+++ Data supplied

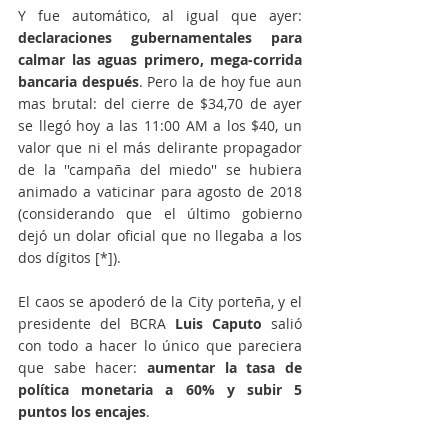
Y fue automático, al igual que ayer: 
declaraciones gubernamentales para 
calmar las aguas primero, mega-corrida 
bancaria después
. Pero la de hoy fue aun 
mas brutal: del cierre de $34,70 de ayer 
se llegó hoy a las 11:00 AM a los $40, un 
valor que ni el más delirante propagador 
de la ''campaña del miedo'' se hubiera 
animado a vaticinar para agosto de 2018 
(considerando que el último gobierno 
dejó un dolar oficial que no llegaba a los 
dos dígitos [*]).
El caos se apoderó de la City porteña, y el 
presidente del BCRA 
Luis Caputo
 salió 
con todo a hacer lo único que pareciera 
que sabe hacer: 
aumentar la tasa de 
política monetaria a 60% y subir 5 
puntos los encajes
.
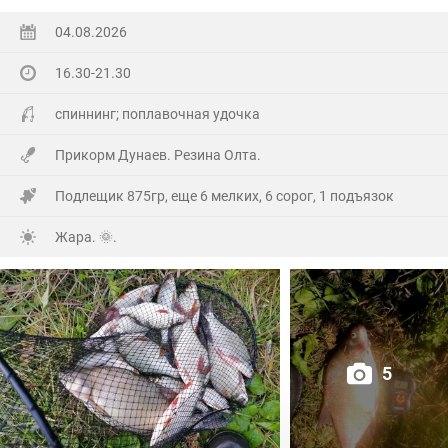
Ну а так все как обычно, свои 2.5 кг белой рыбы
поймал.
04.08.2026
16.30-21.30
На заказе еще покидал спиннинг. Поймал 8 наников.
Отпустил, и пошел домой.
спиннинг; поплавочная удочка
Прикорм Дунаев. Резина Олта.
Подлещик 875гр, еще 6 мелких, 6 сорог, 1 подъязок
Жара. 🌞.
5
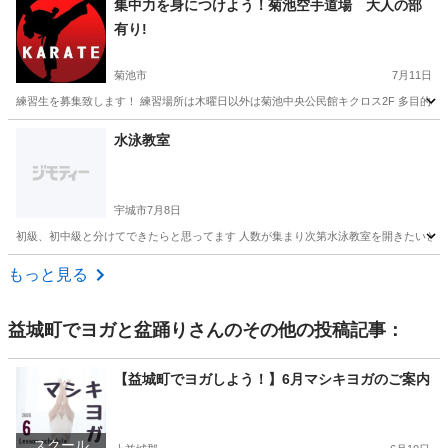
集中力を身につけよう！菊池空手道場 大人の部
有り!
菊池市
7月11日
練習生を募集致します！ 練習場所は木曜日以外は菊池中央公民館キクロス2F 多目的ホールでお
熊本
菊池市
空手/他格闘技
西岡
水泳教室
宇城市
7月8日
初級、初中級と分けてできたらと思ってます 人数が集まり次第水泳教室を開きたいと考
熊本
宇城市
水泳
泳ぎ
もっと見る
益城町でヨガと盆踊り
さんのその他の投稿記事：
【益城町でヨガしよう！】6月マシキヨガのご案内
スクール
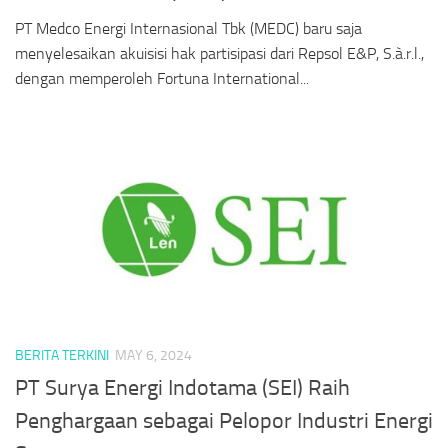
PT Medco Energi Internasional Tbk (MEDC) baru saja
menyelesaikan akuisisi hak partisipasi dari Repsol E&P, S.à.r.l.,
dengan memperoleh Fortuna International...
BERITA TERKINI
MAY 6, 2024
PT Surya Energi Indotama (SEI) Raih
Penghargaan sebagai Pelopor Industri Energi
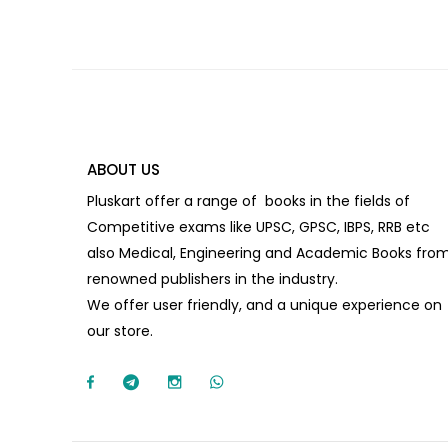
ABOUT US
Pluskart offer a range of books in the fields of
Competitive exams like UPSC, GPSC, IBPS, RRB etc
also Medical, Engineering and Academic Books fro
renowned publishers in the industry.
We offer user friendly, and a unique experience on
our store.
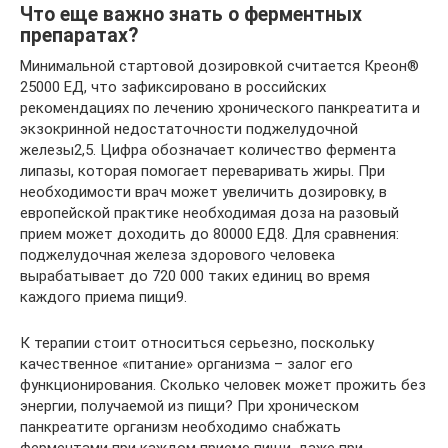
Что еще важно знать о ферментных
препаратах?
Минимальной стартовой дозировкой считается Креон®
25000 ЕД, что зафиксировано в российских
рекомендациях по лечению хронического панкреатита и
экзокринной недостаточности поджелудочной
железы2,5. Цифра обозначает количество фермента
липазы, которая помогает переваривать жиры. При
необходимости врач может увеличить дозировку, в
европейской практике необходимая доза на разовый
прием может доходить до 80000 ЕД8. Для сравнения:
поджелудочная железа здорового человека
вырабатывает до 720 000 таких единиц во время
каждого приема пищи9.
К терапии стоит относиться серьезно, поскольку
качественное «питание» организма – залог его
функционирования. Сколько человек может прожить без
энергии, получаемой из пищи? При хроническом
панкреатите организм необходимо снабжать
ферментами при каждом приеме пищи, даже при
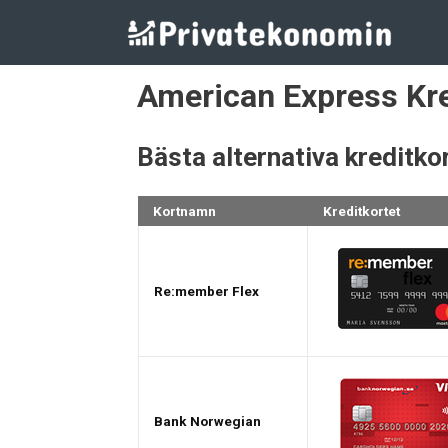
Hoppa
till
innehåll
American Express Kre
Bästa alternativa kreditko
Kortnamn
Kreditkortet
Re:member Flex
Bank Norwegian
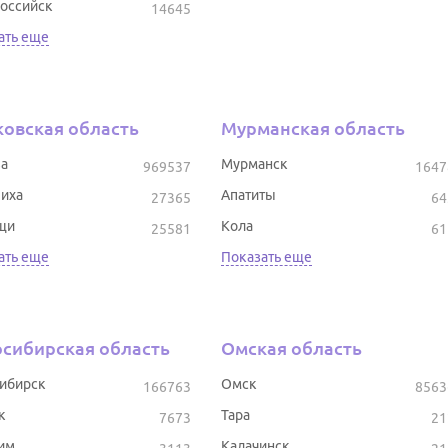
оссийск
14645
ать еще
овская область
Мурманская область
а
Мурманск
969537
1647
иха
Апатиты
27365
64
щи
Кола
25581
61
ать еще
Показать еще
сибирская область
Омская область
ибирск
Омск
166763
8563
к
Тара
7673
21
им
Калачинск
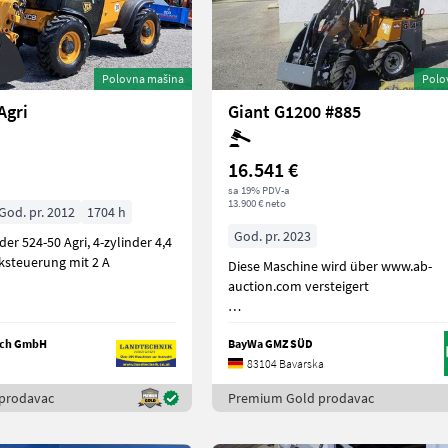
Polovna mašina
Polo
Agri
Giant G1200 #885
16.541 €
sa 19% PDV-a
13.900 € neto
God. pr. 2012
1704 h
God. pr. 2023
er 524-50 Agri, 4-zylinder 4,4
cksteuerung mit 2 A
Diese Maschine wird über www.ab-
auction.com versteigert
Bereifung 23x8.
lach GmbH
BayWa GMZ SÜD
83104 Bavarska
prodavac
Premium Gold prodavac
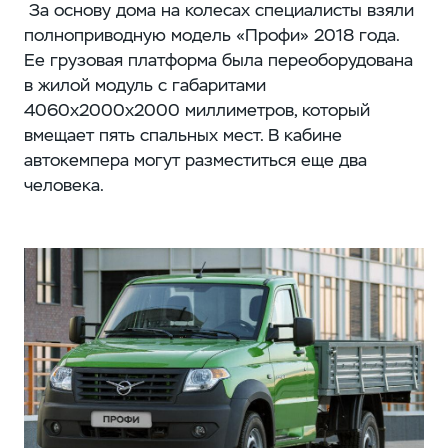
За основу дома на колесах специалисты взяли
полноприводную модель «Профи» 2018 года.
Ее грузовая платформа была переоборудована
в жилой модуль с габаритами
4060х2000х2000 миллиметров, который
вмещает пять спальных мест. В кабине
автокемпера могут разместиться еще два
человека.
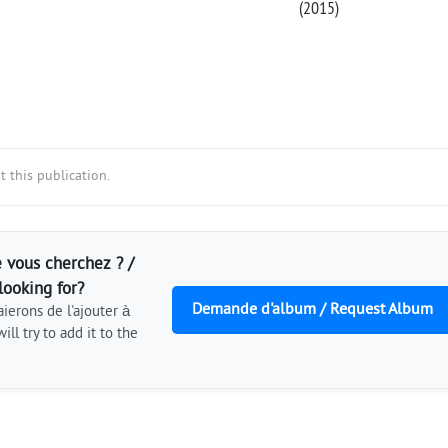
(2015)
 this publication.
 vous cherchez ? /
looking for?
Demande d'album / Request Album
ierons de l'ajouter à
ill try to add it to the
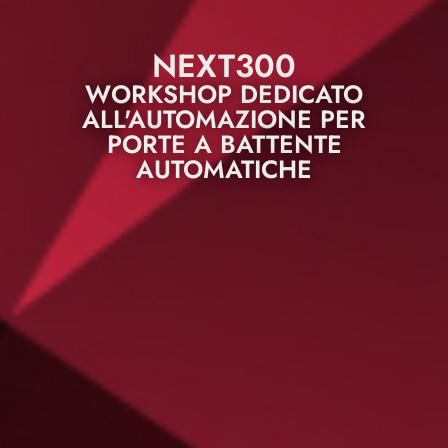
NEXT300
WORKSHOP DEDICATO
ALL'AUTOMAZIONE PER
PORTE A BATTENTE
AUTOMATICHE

++++++
+++ Data supplied

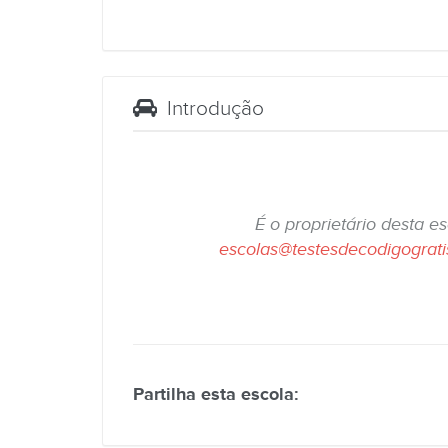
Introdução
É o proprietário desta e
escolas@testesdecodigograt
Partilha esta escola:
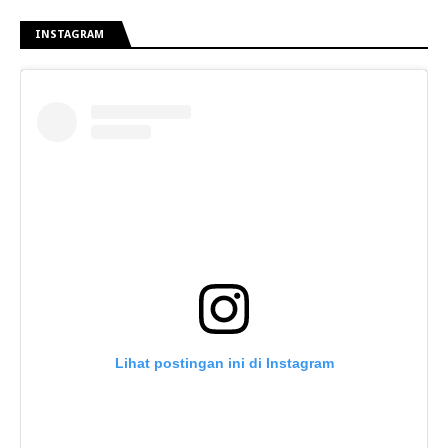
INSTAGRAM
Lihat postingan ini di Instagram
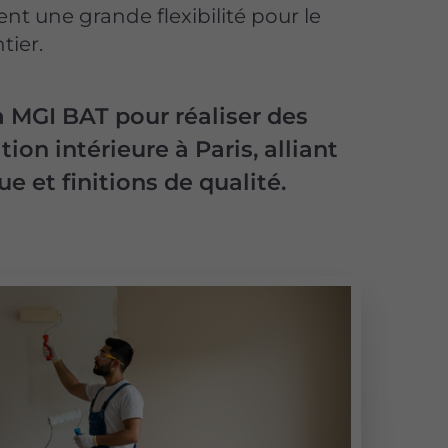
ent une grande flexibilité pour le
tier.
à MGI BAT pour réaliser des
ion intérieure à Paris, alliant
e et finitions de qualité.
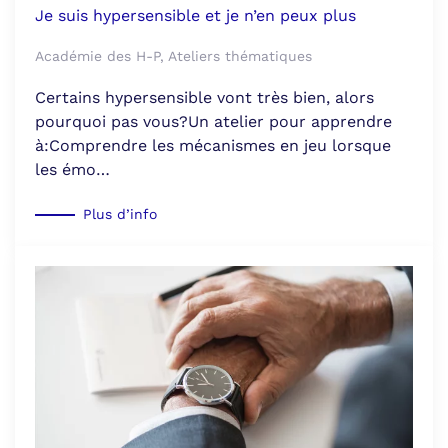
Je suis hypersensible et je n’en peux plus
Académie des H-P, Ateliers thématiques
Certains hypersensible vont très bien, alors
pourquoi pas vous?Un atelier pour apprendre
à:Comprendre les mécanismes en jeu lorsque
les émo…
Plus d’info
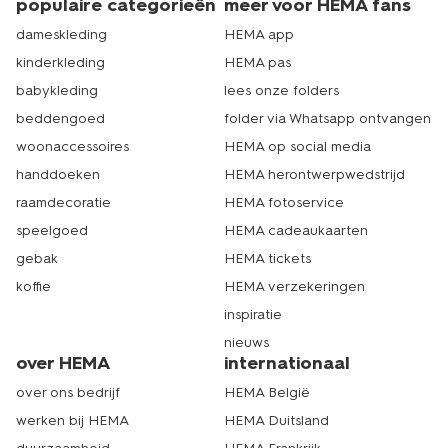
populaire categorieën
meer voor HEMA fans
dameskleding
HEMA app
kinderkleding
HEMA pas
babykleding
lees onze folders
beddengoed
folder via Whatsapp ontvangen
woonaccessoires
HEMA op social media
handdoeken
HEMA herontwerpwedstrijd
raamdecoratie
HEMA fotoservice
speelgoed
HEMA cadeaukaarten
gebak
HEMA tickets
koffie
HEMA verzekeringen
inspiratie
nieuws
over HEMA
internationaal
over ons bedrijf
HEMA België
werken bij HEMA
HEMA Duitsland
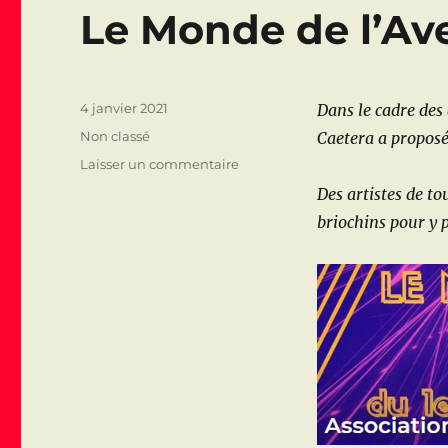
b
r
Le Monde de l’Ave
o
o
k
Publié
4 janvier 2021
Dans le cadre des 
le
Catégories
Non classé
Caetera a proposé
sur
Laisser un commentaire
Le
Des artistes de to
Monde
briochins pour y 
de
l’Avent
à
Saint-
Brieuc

++++++

▸ **Problem**: Take every line from the data that includes the word "hacer".

▸ **Answer to this problem**:
con todo a hacer lo único que pareciera 
que sabe hacer: 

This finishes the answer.